Discours sur la première décade de Tite-Live/Livre premier/Chapitre 45
Discours sur la première décade de Tite-Live, Texte établi par Ch. Louandre, Charpentier, (p. 249-251).
CHAPITRE XLV.
Cet accord arrêté, et Rome rétablie dans son ancienne constitution, Virginius cita Appius devant le peuple pour y défendre sa cause. Il comparut accompagné d’une foule de nobles. Virginius ordonna qu’on le mît en prison. Appius commença à jeter des cris et à en appeler au peuple : Virginius prétend qu’il n’est pas digne d’avoir recours à cet appel qu’il a lui-même détruit, et d’obtenir pour défenseur ce peuple qu’il a si cruellement offensé. Appius répond à son tour qu’on ne doit pas violer cet appel, dont on a rétabli l’usage avec un si vif empressement. Cependant il fut mis en prison, et, avant le jour du jugement, il se tua lui-même. Quoique les crimes d’Appius méritassent les plus grands supplices, ce n’en était pas moins porter atteinte à la liberté que de violer les lois à son égard, et particulièrement celle qui venait d’être établie ; car le plus funeste exemple qu’on puisse, à mon avis, donner dans un État, c’est de créer une loi et de ne point l’observer, surtout quand elle est violée par ceux qui l’ont faite.

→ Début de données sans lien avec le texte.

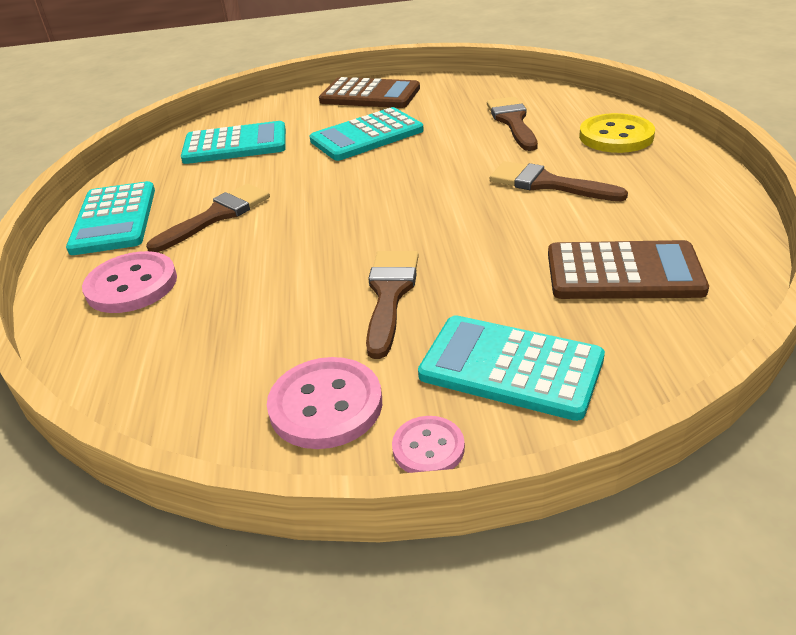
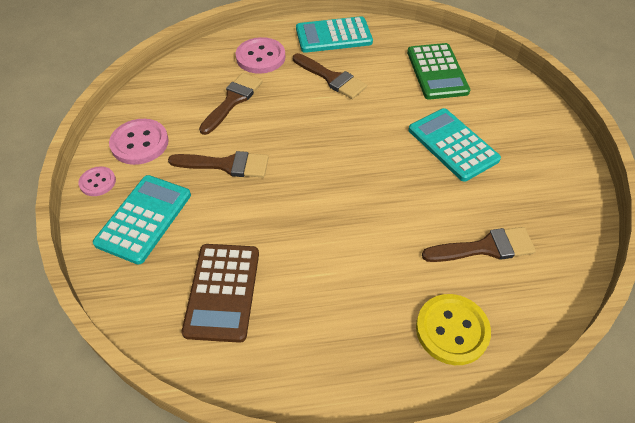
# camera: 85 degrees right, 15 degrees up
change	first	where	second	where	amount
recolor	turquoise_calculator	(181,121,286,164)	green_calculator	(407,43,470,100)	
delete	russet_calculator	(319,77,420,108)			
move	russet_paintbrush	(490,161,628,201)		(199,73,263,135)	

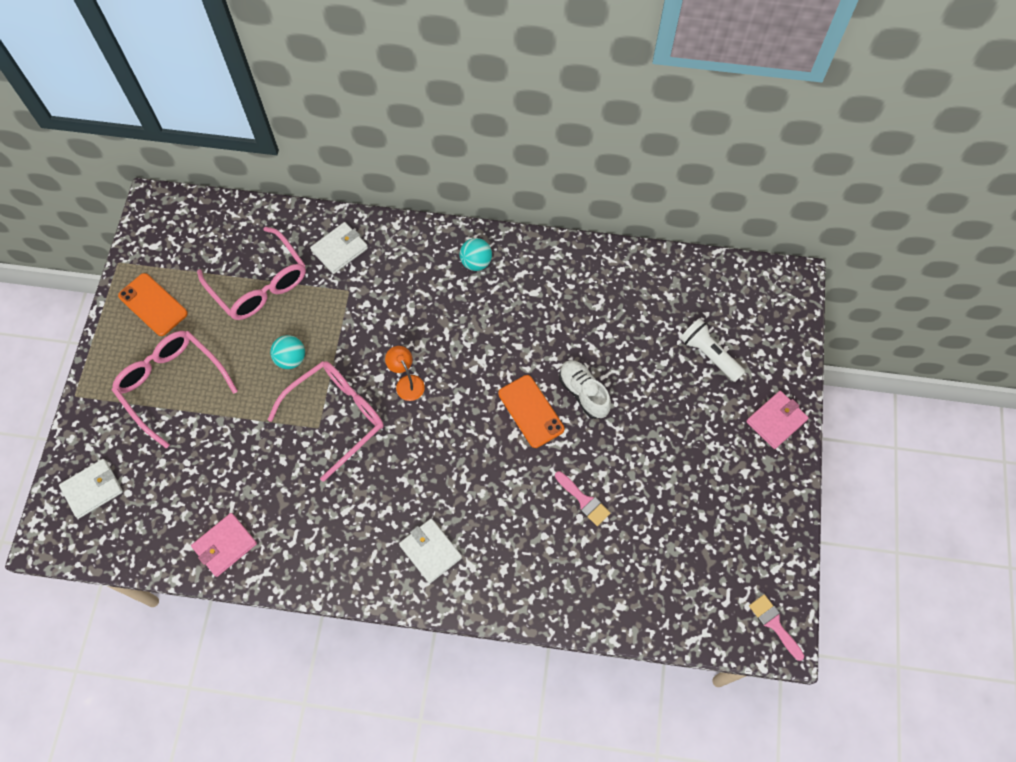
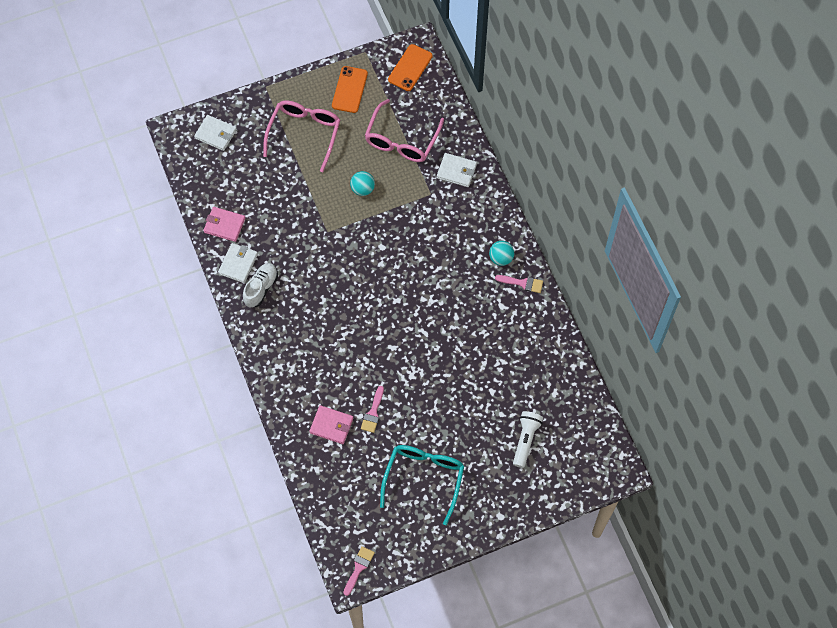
# camera: 60 degrees right, 0 degrees up
change	first	where	second	where	amount
delete	rose-pink_spectacles	(267,361,384,482)			
delete	bright_orange_desk_lamp	(385,346,425,401)			
move	white_wallet	(399,519,462,583)		(218,243,258,283)	
move	bright_orange_mobile_phone	(498,375,564,448)		(388,44,433,91)	
move	white_sneaker	(559,360,611,419)		(243,263,278,307)	
move	rose-pink_wallet	(746,391,809,449)		(309,405,353,444)	
insert			turquoise_spectacles	(380,445,464,525)	
insert			rose-pink_paintbrush	(495,275,543,293)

Après l’année 1494, la république de Florence avait réformé son gouvernement par l’influence du frère Jérôme Savonarola, homme dont les écrits témoignent la science, la sagesse et la vertu. Parmi les règlements établis pour assurer la liberté des citoyens, il y avait une loi qui permettait d’appeler au peuple de tous les jugements rendus pour crime d’État par le conseil des huit ou par la seigneurie. Cette loi, que Savonarola avait conseillée longtemps et qu’il n’obtint qu’avec difficulté, était à peine confirmée, que cinq citoyens furent mis à mort par la seigneurie pour attentat contre la sûreté de l’État, ils voulurent former appel ; mais on ne le permit pas, et la loi fut violée. Cet événement, plus qu’aucun autre, diminua le crédit du frère Jérôme. S’il regardait l’appel comme utile, il devait faire observer la loi ; s’il lui paraissait inutile, il ne devait pas employer tant d’efforts pour la faire passer.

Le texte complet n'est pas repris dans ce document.